/---

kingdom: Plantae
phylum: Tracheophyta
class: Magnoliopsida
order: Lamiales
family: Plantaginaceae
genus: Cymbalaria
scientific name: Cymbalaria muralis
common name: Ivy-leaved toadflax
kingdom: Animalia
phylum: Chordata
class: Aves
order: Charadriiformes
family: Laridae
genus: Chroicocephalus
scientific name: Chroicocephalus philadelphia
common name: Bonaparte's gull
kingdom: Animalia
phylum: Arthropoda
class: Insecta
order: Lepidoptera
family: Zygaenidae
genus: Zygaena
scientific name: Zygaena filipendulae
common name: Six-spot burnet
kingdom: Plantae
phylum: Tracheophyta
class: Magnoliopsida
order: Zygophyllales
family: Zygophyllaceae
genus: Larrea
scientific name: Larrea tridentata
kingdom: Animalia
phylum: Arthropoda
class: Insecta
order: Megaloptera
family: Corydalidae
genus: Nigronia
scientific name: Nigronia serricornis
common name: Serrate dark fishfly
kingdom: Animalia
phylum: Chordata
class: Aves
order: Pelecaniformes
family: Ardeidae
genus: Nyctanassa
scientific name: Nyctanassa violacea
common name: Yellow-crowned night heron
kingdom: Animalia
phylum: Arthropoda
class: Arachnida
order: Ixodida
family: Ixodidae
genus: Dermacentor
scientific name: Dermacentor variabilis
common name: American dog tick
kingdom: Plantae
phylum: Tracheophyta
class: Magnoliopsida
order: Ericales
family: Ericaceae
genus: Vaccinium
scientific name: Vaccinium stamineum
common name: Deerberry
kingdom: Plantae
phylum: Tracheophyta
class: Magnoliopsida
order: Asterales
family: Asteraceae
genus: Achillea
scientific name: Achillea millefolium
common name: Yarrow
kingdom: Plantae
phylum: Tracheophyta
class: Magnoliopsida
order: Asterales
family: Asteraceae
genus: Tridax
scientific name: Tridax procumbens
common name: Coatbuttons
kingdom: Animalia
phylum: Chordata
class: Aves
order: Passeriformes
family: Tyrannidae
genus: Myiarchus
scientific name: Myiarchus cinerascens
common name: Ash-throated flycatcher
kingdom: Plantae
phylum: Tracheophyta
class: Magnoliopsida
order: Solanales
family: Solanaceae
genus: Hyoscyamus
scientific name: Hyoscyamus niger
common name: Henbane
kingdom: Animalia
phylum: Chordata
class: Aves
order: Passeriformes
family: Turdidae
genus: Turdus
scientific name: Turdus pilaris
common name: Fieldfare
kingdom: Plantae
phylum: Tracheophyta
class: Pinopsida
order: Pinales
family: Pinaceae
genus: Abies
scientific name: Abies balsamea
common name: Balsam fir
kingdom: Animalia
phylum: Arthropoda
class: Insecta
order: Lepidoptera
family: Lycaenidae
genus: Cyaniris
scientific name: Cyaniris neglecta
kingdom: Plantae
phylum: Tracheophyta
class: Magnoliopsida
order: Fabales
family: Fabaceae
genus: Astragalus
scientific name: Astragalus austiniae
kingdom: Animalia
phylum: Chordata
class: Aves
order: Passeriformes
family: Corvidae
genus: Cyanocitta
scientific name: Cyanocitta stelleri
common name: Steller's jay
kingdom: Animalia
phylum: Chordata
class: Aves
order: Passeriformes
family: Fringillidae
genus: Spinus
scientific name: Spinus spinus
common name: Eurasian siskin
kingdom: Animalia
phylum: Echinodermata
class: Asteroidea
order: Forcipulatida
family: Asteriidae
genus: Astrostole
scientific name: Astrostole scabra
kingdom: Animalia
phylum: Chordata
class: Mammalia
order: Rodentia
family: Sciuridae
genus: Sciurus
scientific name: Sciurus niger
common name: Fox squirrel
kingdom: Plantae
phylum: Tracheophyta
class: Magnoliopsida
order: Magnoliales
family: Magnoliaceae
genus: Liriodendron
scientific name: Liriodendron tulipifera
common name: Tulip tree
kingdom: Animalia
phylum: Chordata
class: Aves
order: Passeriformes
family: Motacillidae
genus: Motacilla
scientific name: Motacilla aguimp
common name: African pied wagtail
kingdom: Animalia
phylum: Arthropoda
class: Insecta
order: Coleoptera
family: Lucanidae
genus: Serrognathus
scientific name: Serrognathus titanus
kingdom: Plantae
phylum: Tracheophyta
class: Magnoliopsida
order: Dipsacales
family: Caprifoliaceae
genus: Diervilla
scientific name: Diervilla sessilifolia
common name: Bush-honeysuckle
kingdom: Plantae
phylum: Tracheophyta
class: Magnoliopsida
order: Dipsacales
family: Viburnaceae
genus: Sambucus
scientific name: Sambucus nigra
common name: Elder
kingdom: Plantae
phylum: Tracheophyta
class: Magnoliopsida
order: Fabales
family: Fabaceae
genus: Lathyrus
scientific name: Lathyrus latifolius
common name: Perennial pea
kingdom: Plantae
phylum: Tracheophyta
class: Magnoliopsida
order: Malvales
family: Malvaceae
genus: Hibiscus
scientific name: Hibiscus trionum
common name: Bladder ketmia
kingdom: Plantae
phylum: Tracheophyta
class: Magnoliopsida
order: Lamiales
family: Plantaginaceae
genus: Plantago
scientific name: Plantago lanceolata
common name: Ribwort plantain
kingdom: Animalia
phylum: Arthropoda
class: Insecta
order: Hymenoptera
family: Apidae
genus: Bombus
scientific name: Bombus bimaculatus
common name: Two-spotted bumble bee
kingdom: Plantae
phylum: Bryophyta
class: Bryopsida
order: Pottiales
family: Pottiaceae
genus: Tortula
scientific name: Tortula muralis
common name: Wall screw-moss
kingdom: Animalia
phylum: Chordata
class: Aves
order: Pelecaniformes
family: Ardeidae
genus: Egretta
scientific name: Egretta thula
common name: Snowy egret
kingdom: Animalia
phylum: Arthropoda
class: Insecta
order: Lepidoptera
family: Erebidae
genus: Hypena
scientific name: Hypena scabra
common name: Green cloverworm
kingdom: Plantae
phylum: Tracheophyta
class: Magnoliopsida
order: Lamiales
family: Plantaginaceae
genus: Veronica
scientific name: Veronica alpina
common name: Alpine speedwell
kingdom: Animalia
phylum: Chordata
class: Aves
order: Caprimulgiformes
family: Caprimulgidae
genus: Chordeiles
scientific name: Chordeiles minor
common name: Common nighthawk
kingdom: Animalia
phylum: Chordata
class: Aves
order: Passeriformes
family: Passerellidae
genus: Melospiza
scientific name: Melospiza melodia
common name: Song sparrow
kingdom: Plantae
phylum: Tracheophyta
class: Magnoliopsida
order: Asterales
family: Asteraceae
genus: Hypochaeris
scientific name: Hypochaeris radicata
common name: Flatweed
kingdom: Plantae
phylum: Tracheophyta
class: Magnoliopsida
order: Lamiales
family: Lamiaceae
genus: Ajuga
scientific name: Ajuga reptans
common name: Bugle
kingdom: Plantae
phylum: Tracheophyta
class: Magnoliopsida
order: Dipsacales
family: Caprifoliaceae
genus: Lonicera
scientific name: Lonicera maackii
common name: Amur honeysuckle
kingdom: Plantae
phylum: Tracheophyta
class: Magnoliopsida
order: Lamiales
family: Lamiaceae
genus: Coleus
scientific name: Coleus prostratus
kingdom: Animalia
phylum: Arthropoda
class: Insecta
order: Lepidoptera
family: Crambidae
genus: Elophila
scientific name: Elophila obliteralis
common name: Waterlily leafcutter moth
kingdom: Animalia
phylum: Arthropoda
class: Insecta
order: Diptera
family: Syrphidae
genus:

\---

▸ **Task directions**: Repeat the lines above exactly, from the start of the records up to and including the line that contains "genus: Chroicocephalus".

▸ **Response**:
kingdom: Plantae
phylum: Tracheophyta
class: Magnoliopsida
order: Lamiales
family: Plantaginaceae
genus: Cymbalaria
scientific name: Cymbalaria muralis
common name: Ivy-leaved toadflax
kingdom: Animalia
phylum: Chordata
class: Aves
order: Charadriiformes
family: Laridae
genus: Chroicocephalus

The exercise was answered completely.